アクションポーズ連発レースクイーン
今回は一般的なレースクイーンの“華やかさ”や“笑顔”をあえて抑え、「強さ」と「意思」を感じさせる表現にフォーカスしました。舞台はサーキットを見下ろすタワー屋上。広がるコースのラインと自然光の中で、被写体の存在をより明確に、そして象徴的に見せる構成です。
意識したのは、いわゆる戦隊ヒロイン的な要素です。単にポーズをなぞるのではなく、「立ち方」「重心」「視線の強さ」によって、キャラクター性を写真の中に落とし込んでいます。正面に向けて伸ばされる腕、腰に置かれた手、わずかに前へ出る脚。どれもシンプルな動きですが、その角度とバランス次第で印象は大きく変わります。直線的で力強いラインを意識することで、身体のフォルムに緊張感が生まれ、画面全体が引き締まります。
特に今回のシリーズでは「笑顔を作らないこと」が重要な要素でした。無表情やわずかな口元の動きにとどめることで、視線の力がより際立ちます。見る側に媚びるのではなく、まっすぐに見据える。その姿勢が、写真にストーリー性と深みを与えます。ポートレートにおいて、表情は情報であると同時に“余白”でもあります。その余白をどう使うかによって、作品の印象は大きく変わります。
また、衣装の光沢感も重要な役割を担っています。
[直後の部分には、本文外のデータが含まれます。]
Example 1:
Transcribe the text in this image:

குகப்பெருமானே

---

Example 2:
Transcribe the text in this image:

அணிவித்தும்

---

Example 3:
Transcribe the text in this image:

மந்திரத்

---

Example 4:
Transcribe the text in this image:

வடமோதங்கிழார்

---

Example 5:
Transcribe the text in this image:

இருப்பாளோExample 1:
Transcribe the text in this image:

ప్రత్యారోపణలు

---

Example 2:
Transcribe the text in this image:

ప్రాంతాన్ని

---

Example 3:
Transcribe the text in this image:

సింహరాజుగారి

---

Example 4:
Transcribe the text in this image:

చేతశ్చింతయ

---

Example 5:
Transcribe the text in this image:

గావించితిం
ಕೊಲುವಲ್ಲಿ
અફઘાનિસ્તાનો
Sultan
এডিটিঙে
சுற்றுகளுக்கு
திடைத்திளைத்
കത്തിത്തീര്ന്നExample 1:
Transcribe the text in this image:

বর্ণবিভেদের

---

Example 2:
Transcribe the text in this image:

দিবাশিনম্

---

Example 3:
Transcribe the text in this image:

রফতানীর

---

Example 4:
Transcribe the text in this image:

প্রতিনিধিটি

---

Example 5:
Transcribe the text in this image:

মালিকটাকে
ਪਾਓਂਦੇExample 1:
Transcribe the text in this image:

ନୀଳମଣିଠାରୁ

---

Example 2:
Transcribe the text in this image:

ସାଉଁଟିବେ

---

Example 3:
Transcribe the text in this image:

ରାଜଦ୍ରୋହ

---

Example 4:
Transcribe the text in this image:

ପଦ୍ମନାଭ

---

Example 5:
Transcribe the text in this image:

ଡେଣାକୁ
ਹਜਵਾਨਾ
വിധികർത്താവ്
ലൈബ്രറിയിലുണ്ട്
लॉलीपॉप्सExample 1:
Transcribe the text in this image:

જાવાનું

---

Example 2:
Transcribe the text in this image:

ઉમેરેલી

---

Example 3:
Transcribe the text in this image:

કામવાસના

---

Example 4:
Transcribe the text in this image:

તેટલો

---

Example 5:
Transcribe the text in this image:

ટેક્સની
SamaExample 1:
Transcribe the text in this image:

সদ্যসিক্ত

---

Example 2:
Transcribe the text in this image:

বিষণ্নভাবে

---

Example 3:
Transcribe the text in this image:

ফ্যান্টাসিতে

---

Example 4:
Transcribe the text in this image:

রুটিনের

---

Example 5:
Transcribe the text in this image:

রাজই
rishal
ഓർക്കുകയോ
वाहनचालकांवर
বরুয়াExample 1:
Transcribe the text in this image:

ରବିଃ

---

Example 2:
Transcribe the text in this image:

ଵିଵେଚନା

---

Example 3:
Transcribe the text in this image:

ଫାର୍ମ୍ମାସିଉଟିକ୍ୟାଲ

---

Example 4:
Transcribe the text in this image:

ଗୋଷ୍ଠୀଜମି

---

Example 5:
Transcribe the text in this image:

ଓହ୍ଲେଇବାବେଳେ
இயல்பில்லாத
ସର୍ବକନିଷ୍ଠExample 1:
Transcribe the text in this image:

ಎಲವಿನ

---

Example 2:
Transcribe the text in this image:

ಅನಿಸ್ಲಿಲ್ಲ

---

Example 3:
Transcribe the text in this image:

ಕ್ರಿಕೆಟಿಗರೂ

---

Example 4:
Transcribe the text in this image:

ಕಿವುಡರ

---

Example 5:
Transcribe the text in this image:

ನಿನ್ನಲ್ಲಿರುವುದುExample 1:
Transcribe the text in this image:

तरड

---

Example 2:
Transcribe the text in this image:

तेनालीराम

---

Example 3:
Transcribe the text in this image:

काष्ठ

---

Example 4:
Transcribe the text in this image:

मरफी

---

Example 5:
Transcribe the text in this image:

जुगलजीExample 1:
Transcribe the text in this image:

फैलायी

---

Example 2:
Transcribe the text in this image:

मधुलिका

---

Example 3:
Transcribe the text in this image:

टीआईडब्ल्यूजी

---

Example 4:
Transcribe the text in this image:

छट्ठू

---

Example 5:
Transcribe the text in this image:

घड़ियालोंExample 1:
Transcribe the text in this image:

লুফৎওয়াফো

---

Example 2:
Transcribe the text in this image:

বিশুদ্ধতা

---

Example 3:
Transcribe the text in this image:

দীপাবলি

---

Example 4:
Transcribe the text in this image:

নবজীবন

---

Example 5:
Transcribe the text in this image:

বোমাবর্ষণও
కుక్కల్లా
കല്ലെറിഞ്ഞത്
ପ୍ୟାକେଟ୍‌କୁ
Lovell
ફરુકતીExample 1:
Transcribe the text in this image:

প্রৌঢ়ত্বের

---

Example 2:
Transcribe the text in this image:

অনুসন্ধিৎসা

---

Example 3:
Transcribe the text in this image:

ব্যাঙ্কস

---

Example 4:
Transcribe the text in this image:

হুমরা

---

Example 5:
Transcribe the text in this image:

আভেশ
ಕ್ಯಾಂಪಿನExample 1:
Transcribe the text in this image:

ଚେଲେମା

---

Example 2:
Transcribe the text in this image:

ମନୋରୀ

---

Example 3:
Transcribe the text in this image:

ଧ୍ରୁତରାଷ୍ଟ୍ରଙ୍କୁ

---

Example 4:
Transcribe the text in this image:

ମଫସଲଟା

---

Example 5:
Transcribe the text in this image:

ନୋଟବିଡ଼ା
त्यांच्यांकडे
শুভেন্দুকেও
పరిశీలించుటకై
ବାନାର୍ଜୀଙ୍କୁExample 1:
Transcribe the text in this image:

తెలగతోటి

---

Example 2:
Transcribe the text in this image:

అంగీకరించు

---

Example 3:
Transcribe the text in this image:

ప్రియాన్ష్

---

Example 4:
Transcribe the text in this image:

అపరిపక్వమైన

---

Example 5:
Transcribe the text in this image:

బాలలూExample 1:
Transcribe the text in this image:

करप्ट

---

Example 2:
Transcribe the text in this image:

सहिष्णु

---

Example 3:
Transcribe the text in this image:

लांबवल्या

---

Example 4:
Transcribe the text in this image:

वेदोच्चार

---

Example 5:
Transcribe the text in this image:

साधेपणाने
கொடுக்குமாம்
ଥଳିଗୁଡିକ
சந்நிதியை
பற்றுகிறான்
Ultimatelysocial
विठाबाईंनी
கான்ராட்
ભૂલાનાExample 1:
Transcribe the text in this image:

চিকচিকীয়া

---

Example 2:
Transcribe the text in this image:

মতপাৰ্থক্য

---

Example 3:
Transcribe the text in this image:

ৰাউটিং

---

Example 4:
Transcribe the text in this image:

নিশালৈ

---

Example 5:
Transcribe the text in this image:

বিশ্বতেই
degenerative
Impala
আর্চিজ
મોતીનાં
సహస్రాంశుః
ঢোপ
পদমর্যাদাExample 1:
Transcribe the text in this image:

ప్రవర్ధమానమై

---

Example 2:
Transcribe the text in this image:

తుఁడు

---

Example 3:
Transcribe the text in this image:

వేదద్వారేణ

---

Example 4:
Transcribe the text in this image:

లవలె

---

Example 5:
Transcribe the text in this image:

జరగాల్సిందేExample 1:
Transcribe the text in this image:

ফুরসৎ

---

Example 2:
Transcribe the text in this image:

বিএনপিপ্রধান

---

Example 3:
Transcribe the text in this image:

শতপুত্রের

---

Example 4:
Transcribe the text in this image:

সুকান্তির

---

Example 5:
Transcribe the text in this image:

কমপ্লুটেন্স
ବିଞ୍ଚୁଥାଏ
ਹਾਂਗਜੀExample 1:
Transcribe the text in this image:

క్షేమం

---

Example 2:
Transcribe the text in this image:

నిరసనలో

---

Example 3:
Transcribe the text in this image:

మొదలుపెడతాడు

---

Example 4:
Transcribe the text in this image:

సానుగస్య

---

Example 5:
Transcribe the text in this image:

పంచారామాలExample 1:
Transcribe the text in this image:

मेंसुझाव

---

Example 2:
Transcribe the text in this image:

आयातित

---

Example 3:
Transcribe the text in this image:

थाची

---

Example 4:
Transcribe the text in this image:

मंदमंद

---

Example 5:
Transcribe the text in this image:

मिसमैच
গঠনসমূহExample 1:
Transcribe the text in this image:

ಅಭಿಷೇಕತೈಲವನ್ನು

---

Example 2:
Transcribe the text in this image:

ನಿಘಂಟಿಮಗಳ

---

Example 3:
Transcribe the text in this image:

ブルーとイエローのコントラストは視覚的に強く、自然光の下で立体感を生み出します。体のラインに沿って反射する光は、フォルムを強調し、動きのないポーズにもダイナミズムを与えます。無機質なサーキットの背景と組み合わさることで、現実と非現実の中間のような独特の空気感が生まれました。
女性の美しさというものは、必ずしも柔らかさや可愛らしさだけで語られるものではありません。芯のある立ち姿、迷いのない視線、そして身体の持つ構造的な美しさ。そうした要素が重なったとき、より強い印象として記憶に残ります。
今回の撮影は、「見せる」から一歩踏み込み、「伝える」ことを意識したシリーズです。静けさの中にある力強さ。そのバランスをどこまで引き出せるか。レースクイーンという枠を超えた、新たな表現の可能性を感じる内容となりました。